The new online payment standard is fast approaching and retailers need to ensure their sites pass the test.
With online fraud a top priority for retailers venturing into the ecommerce world and the September 30 deadline to become Payment Card Industry Data Security Standard (PCIDSS) compliant on the horizon, what can retailers be doing to protect customer data?
The Security Standards Council was launched in 2006 and founded by American Express, Discover Financial Services, JCB International, MasterCard Worldwide, and Visa. The aim of the organisation is to set standard security requirements for ecommerce sites.
Part of this compliance agreement is that the PCIDSS aims to protect customer data. This includes a number of requirements including encrypting transmission of cardholder data across open, public networks, maintaining secure systems and regularly testing security systems and processes.
The Security Standards Council states that companies of all sizes that “process, store or transmit payment cardholder data” must be PCIDSS compliant but there are different options of what this entails, ranging from completing a self-assessment questionnaire to undergoing an on-site data security assessment. The necessary method depends on a number of factors including the volume of transactions and how they are processed.

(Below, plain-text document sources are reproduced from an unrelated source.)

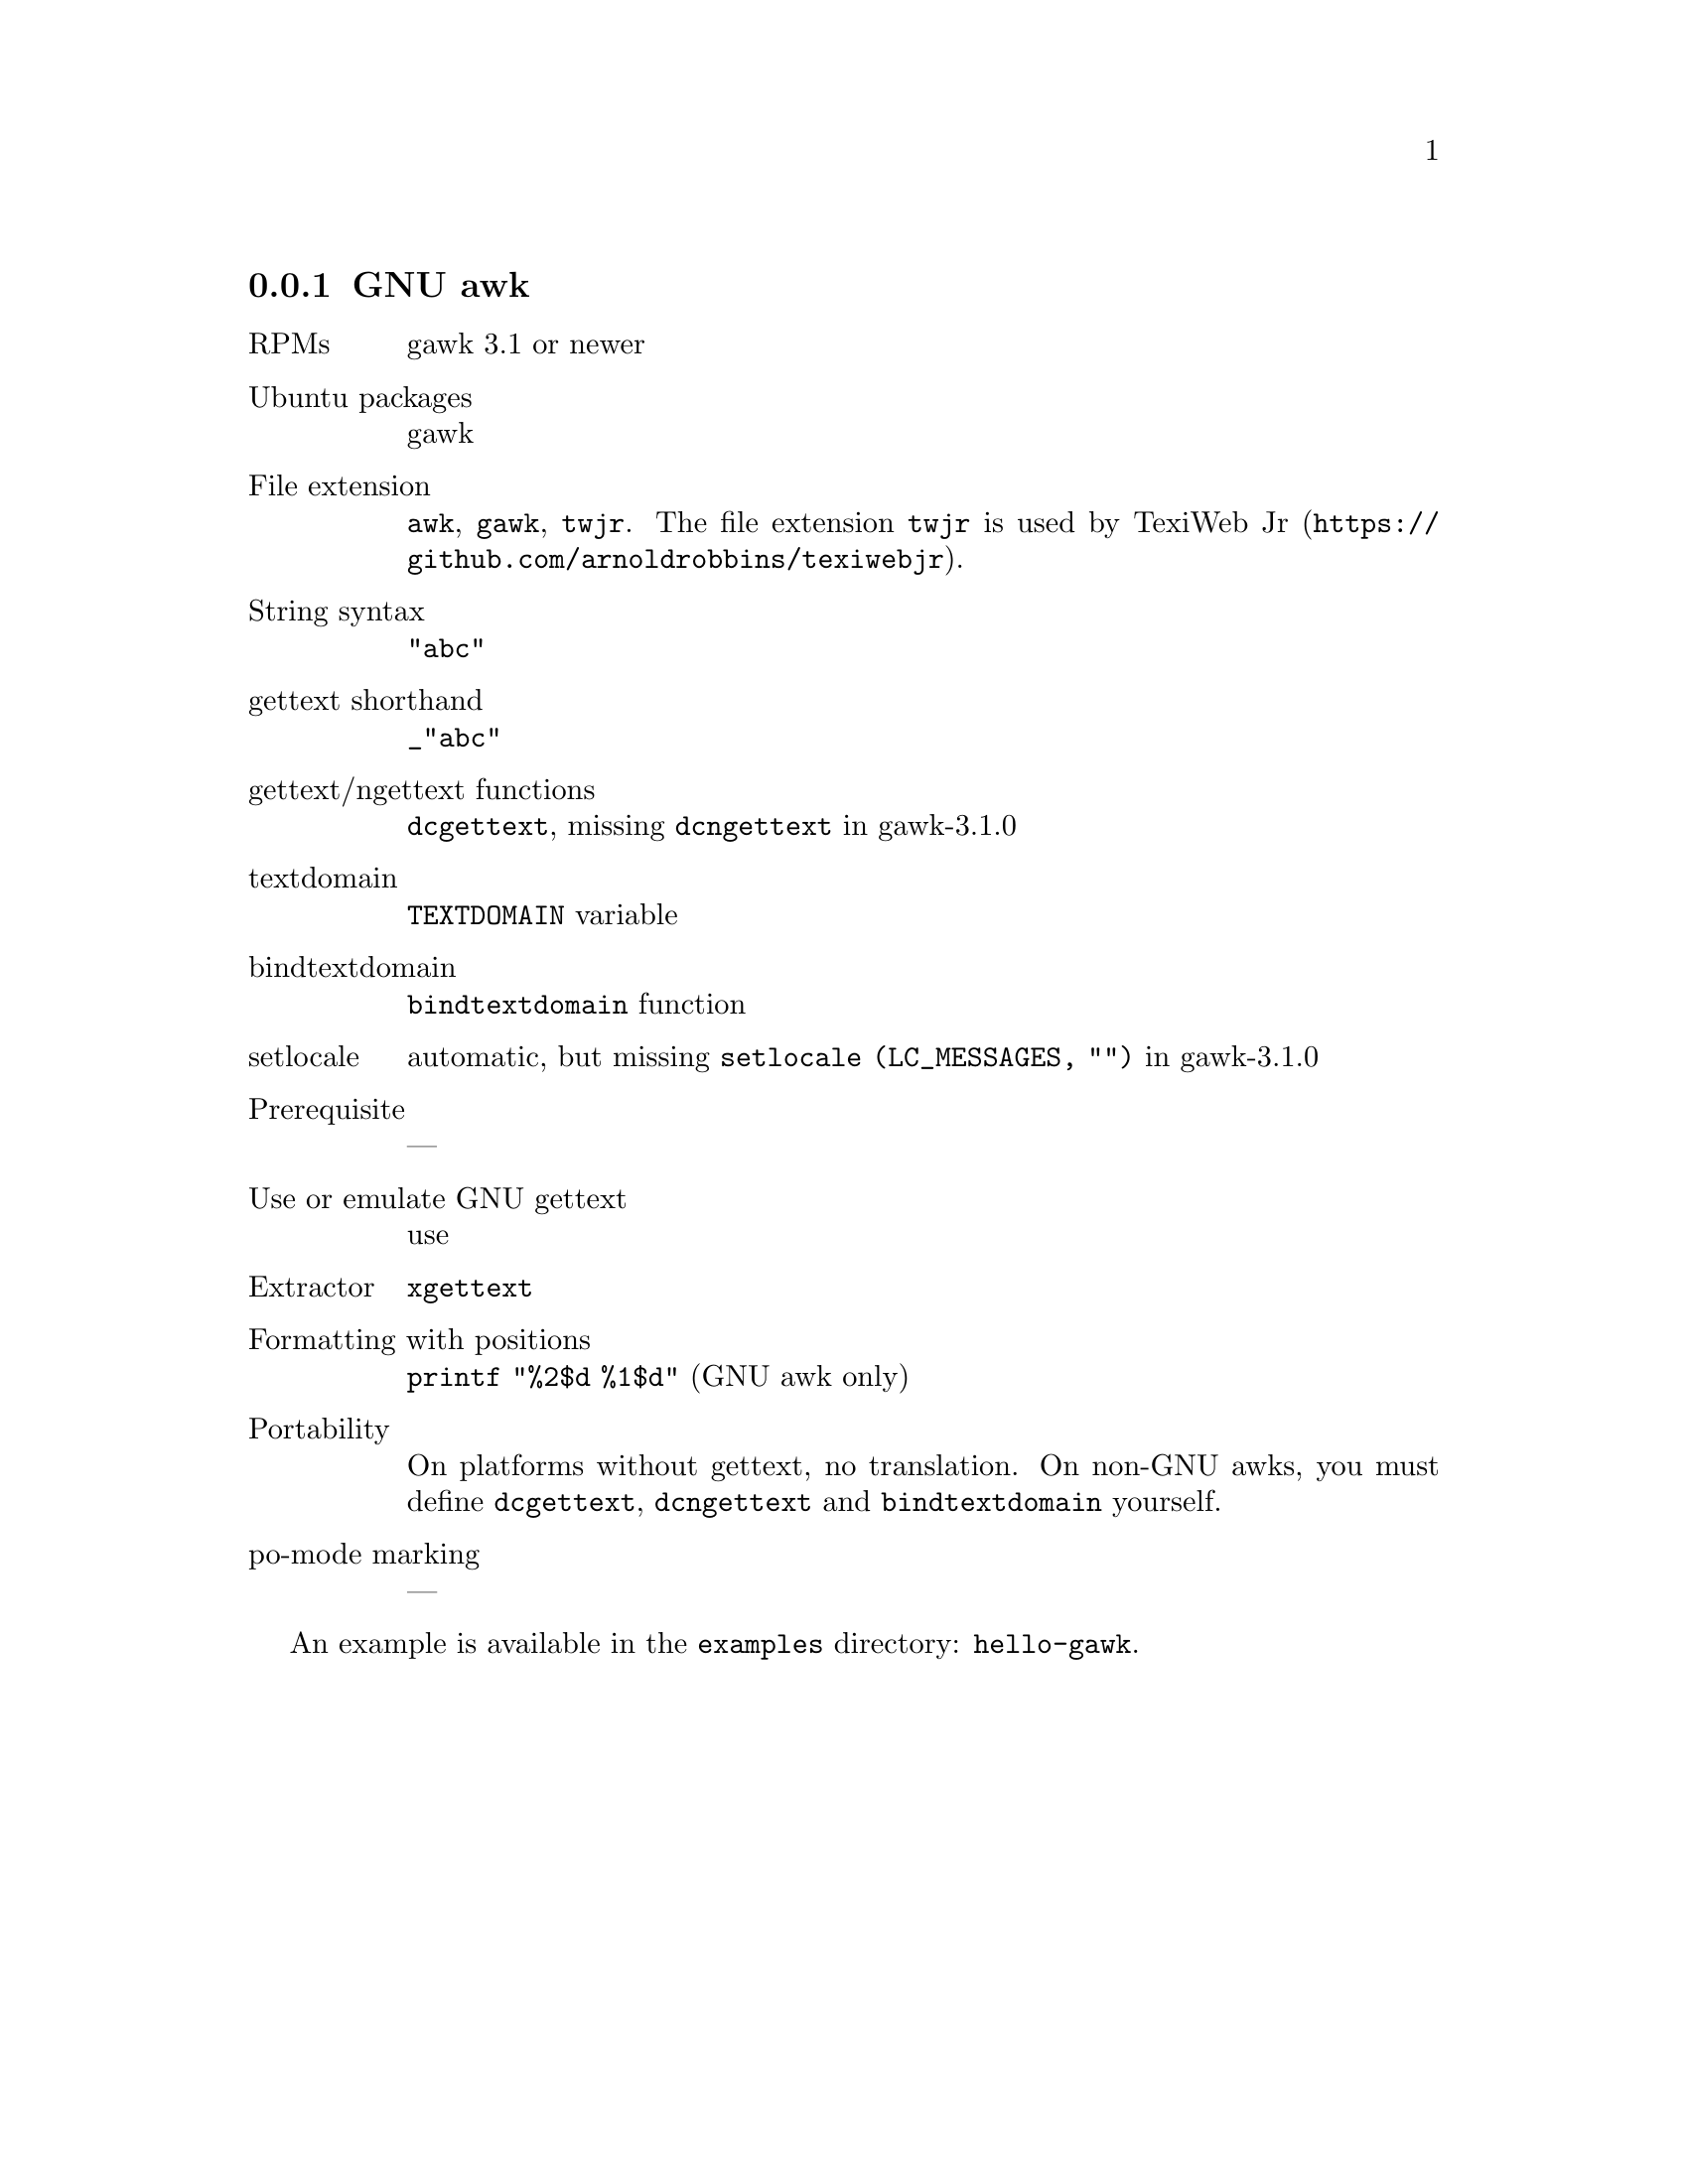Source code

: @c This file is part of the GNU gettext manual.
@c Copyright (C) 1995-2020 Free Software Foundation, Inc.
@c See the file gettext.texi for copying conditions.

@node gawk
@subsection GNU awk
@cindex awk
@cindex gawk

@table @asis
@item RPMs
gawk 3.1 or newer

@item Ubuntu packages
gawk

@item File extension
@code{awk}, @code{gawk}, @code{twjr}.
The file extension @code{twjr} is used by TexiWeb Jr
(@uref{https://github.com/arnoldrobbins/texiwebjr}).

@item String syntax
@code{"abc"}

@item gettext shorthand
@code{_"abc"}

@item gettext/ngettext functions
@code{dcgettext}, missing @code{dcngettext} in gawk-3.1.0

@item textdomain
@code{TEXTDOMAIN} variable

@item bindtextdomain
@code{bindtextdomain} function

@item setlocale
automatic, but missing @code{setlocale (LC_MESSAGES, "")} in gawk-3.1.0

@item Prerequisite
---

@item Use or emulate GNU gettext
use

@item Extractor
@code{xgettext}

@item Formatting with positions
@code{printf "%2$d %1$d"} (GNU awk only)

@item Portability
On platforms without gettext, no translation.  On non-GNU awks, you must
define @code{dcgettext}, @code{dcngettext} and @code{bindtextdomain}
yourself.

@item po-mode marking
---
@end table

An example is available in the @file{examples} directory: @code{hello-gawk}.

Becoming compliant can be a costly and confusing process but there are companies out there that can help. CyberSource, whose clients include Debenhams and Gucci, is one such company. It offers a number of options including a “hosting order page”, which allows retailers to link to CyberSource when customers make a purchase online. Therefore, all data entered by the customer is held on the CyberSource site rather than by the retailer.
CyberSource also offers a payment tokenisation process, which involves the customers’ data being sent to CyberSource by the retailer after it is plugged into the retailer’s site. CyberSource then holds the data permanently on its system and sends a code or “a token” back to the retailer that represents that customer. From then on, every time that customer shops with the retailer, it can use the same “token” to process the transaction via CyberSource.
Sage Pay also offers the option of outsourcing payment processes. To customise this, Sage Pay suggests the upgraded option of inserting an iFrame into the ecommerce site’s payment page, which allows the data to be collected by Sage Pay but the customer experience is not affected as they seemingly never leave the original site. Sage Pay will also launch a token system similar to CyberSource’s within the next few weeks.
So whether it is to protect your customers’ best interests, avoid bank fines or defend your site from fraud, it pays to be PCIDSS compliant.